French politician (born 1964)

Marietta Karamanli (Greek: Μαριέττα Καραμανλή, born 18 December 1964 in Athens) is a French politician who has been a member of the National Assembly of France since 2007, representing the Sarthe department. Excluded from the Socialist Party, she joined the NUPES coalition in April 2022.

==Political career==
In parliament, Karamanli serves on the Committee on Legal Affairs. In November 2018, she co-authored (with Éric Bothorel) a parliamentary report on digital taxation.

In addition to her role in parliament, Karamanli has been serving as member of the French delegation to the Parliamentary Assembly of the Council of Europe (PACE) since 2007. She is a member of the Committee on the Honouring of Obligations and Commitments by Member States of the Council of Europe (Monitoring Committee) and the Sub-Committee on External Relations. In this capacity, she has served as the Assembly's rapporteur on the access by detainees to a lawyer (2017) and on the protection provided to victims of terrorism (since 2019).

From 2014 until 2016, Karamanli served as General Rapporteur of the Parliamentary Assembly of the Council of Europe on the Abolition of the death penalty. In that role, she publicly condemned plans of the Russian State Duma to introduce capital punishment for certain crimes relating to terrorism in March 2015.
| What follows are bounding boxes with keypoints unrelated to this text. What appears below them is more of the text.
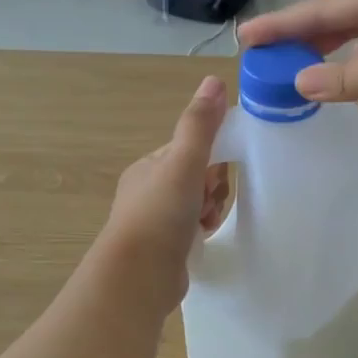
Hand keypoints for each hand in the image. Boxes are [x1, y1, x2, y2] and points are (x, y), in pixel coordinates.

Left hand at [94, 77, 232, 313]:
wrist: (138, 277)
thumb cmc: (159, 215)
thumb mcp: (183, 163)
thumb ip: (200, 125)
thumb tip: (214, 81)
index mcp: (149, 166)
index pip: (191, 148)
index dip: (212, 156)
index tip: (219, 171)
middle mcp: (149, 190)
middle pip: (198, 175)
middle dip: (212, 185)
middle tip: (209, 200)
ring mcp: (157, 221)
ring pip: (199, 203)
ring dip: (211, 208)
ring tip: (207, 222)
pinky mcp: (167, 248)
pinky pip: (195, 228)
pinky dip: (205, 229)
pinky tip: (205, 236)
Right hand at [238, 0, 357, 119]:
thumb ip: (346, 77)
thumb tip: (299, 83)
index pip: (326, 5)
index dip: (285, 23)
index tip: (249, 36)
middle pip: (345, 6)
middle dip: (308, 26)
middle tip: (274, 45)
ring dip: (336, 42)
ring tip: (305, 58)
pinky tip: (352, 72)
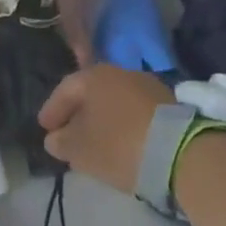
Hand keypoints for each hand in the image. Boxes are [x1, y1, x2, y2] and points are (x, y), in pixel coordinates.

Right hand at [37, 64, 174, 194]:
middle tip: (67, 135)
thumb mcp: (80, 149)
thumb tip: (55, 138)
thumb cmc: (118, 145)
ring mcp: (148, 86)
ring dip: (102, 119)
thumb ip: (61, 141)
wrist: (181, 153)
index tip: (44, 129)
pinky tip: (121, 142)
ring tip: (95, 142)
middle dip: (77, 114)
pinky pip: (135, 112)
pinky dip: (123, 124)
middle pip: (91, 93)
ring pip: (114, 102)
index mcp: (94, 76)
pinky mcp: (169, 104)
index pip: (64, 90)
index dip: (52, 110)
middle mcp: (120, 72)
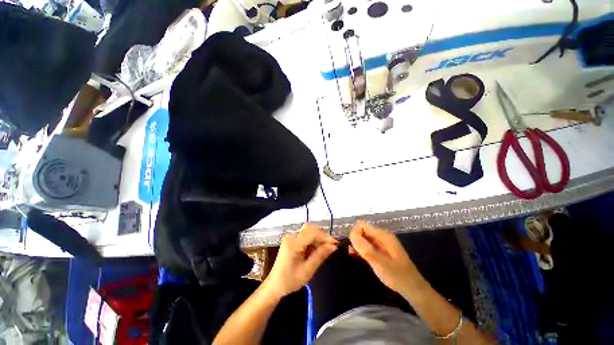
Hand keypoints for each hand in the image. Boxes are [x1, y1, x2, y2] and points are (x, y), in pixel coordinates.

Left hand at [264, 223, 336, 298]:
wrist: (275, 285)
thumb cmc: (290, 281)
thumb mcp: (307, 270)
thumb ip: (320, 256)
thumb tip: (333, 246)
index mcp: (293, 244)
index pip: (312, 233)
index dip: (325, 236)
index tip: (335, 244)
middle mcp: (291, 237)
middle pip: (310, 229)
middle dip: (322, 236)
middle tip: (330, 246)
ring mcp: (291, 237)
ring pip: (308, 231)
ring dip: (317, 238)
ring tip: (324, 250)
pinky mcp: (291, 240)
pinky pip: (305, 235)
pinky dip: (312, 241)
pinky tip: (315, 250)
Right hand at [349, 220, 425, 294]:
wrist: (412, 288)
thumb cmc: (398, 276)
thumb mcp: (381, 264)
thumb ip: (366, 250)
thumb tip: (352, 235)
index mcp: (383, 236)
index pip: (362, 225)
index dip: (355, 233)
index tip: (352, 245)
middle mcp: (381, 236)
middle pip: (362, 230)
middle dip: (354, 239)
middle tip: (351, 252)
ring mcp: (380, 243)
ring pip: (363, 238)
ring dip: (356, 244)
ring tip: (352, 254)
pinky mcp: (378, 250)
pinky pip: (366, 245)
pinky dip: (360, 248)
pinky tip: (356, 255)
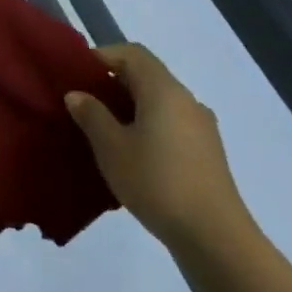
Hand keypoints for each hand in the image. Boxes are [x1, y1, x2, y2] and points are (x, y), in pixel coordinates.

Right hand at [65, 44, 253, 251]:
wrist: (215, 238)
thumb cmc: (157, 182)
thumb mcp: (111, 147)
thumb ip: (92, 115)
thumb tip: (78, 94)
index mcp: (164, 90)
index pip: (132, 53)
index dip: (103, 56)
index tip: (77, 74)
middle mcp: (186, 100)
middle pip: (147, 76)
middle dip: (113, 83)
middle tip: (84, 102)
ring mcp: (202, 127)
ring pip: (159, 102)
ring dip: (131, 107)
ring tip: (104, 131)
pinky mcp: (207, 153)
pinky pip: (171, 124)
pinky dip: (148, 126)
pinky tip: (133, 155)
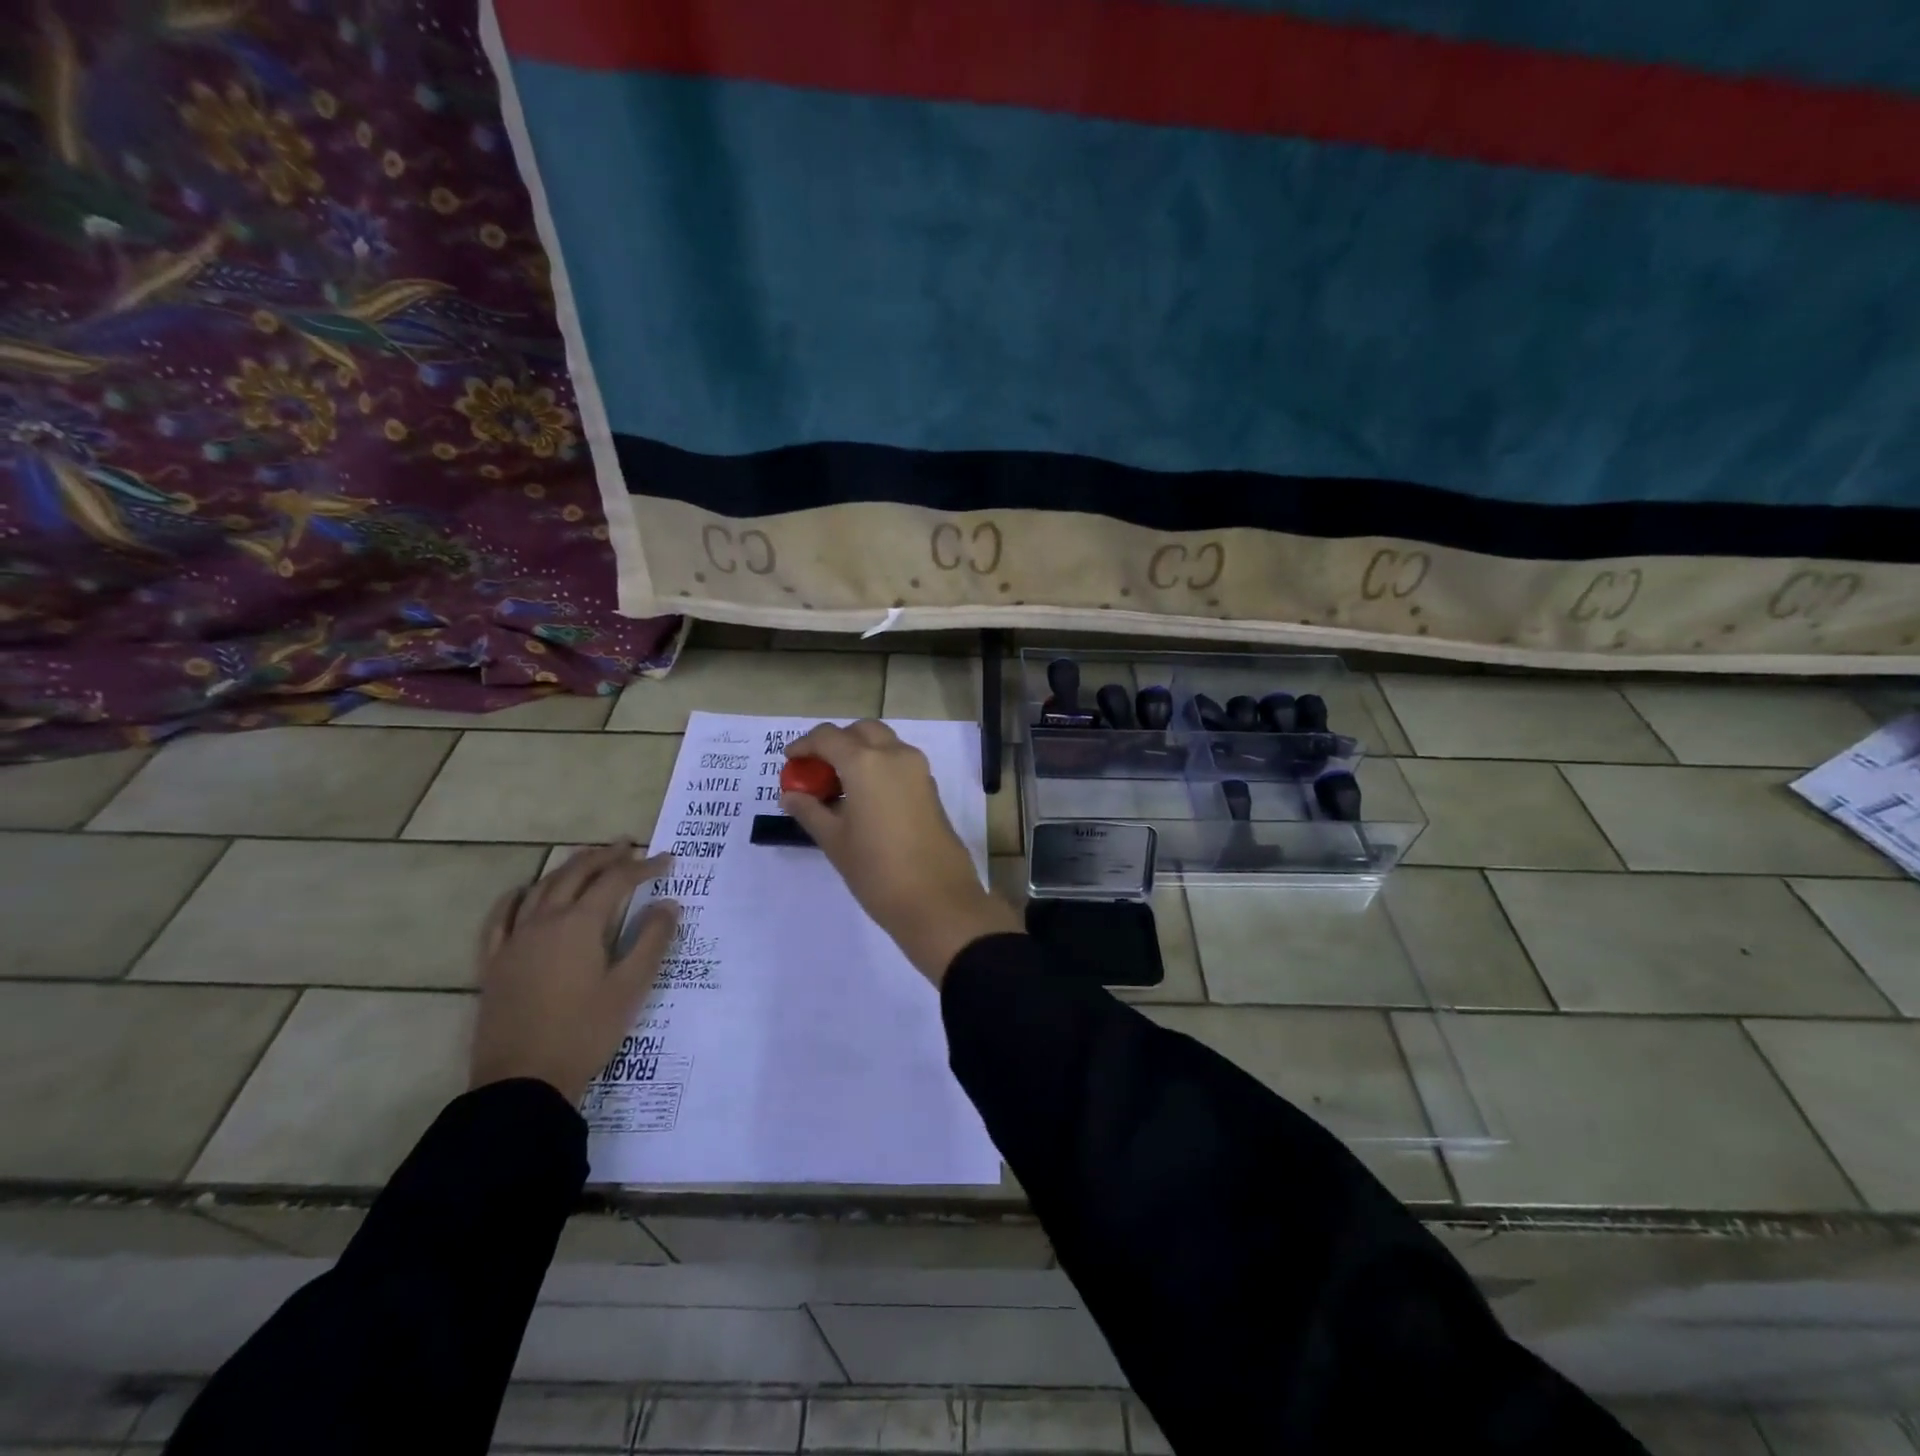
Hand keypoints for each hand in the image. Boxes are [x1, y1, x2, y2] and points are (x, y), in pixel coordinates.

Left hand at [470, 842, 678, 1101]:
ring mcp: (513, 941)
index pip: (616, 881)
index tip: (668, 861)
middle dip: (604, 856)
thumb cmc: (585, 1033)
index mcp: (579, 925)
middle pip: (575, 874)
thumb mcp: (630, 988)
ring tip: (586, 859)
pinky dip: (515, 897)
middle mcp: (544, 922)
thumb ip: (651, 940)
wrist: (523, 1082)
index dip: (644, 867)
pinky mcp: (493, 963)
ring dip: (567, 868)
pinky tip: (523, 892)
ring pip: (540, 888)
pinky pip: (500, 918)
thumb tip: (669, 903)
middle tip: (627, 846)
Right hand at [781, 720, 1020, 983]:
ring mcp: (918, 770)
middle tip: (817, 770)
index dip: (805, 745)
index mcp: (866, 762)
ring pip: (884, 743)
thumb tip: (791, 795)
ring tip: (839, 787)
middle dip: (837, 742)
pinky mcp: (930, 788)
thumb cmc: (877, 871)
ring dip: (860, 752)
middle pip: (861, 731)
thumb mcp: (834, 841)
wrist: (937, 900)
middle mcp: (895, 755)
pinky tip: (865, 799)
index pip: (828, 736)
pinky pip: (899, 763)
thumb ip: (810, 811)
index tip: (790, 761)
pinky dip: (879, 767)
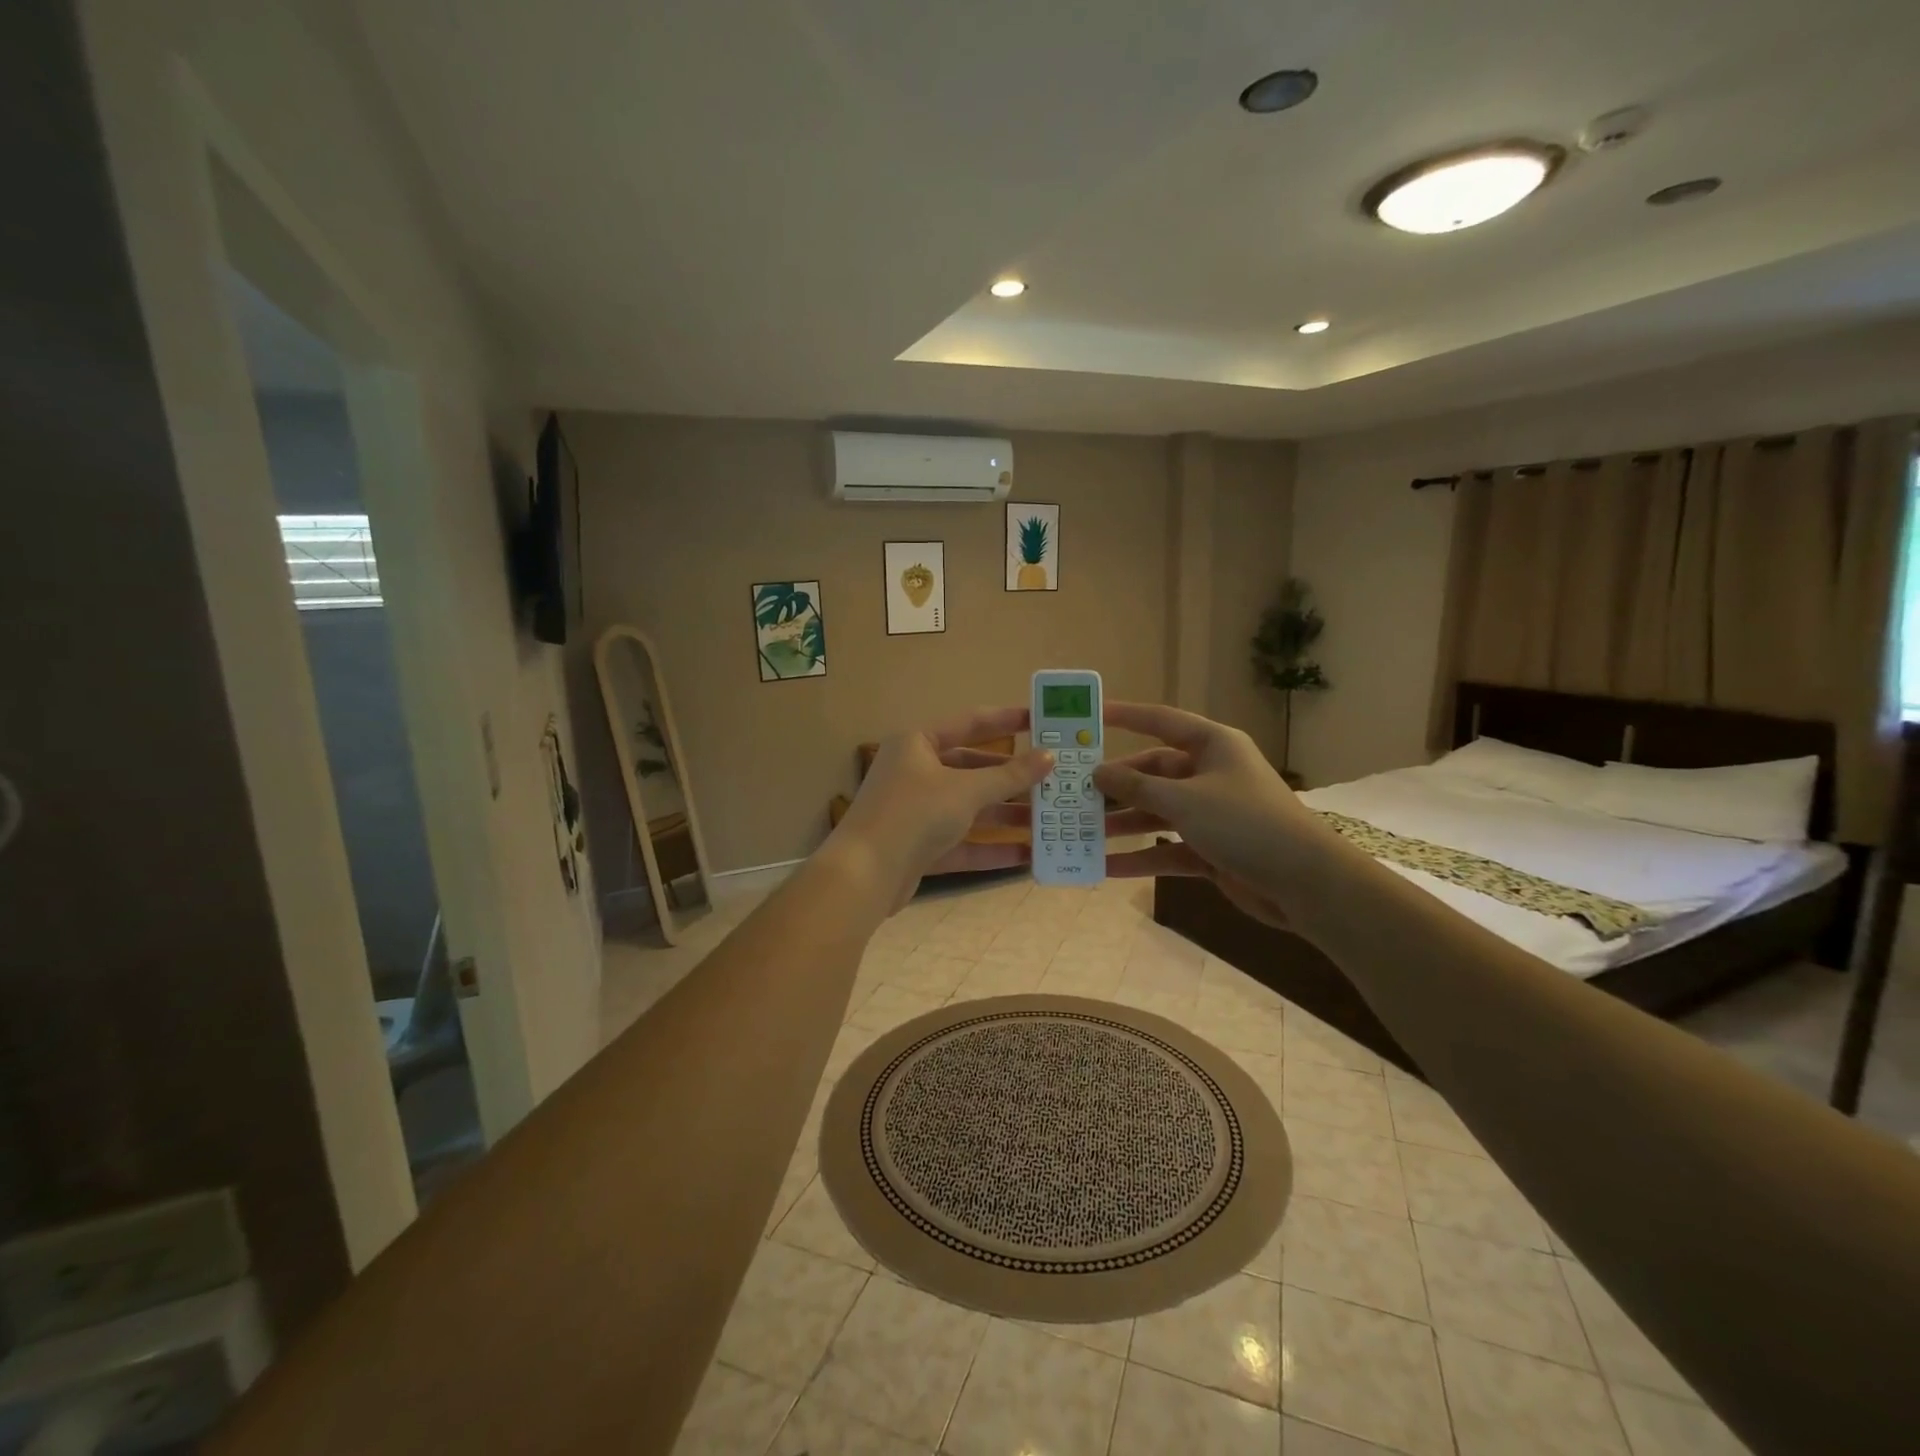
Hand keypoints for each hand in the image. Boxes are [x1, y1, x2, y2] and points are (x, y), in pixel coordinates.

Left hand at [830, 706, 1053, 906]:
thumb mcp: (966, 790)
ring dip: (1006, 815)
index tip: (1041, 720)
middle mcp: (915, 771)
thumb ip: (1009, 775)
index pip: (970, 723)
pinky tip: (1027, 856)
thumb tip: (1048, 757)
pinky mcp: (919, 847)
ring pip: (969, 808)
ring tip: (1048, 820)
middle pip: (972, 769)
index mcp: (918, 743)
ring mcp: (916, 811)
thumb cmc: (914, 814)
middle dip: (1011, 778)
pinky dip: (991, 848)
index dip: (1006, 720)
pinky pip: (962, 842)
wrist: (865, 875)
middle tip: (1051, 779)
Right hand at [1091, 702, 1316, 928]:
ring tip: (1083, 832)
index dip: (1126, 716)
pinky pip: (1167, 848)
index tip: (1090, 718)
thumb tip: (1098, 772)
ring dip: (1124, 824)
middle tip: (1076, 793)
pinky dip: (1142, 857)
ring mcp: (1211, 813)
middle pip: (1154, 772)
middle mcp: (1210, 774)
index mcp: (1212, 746)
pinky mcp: (1212, 849)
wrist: (1305, 883)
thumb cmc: (1244, 823)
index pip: (1161, 722)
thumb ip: (1137, 786)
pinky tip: (1107, 867)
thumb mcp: (1184, 800)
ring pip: (1157, 812)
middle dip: (1117, 785)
Ahead of the 2020 French municipal elections, Karamanli ran against the outgoing mayor Stéphane Le Foll, the official PS candidate. As a consequence, Karamanli's membership in the Socialist Party was suspended for a year.

==Political positions==
In July 2019, Karamanli voted against the French ratification of the European Union’s Comprehensive Economic and Trade Agreement (CETA) with Canada.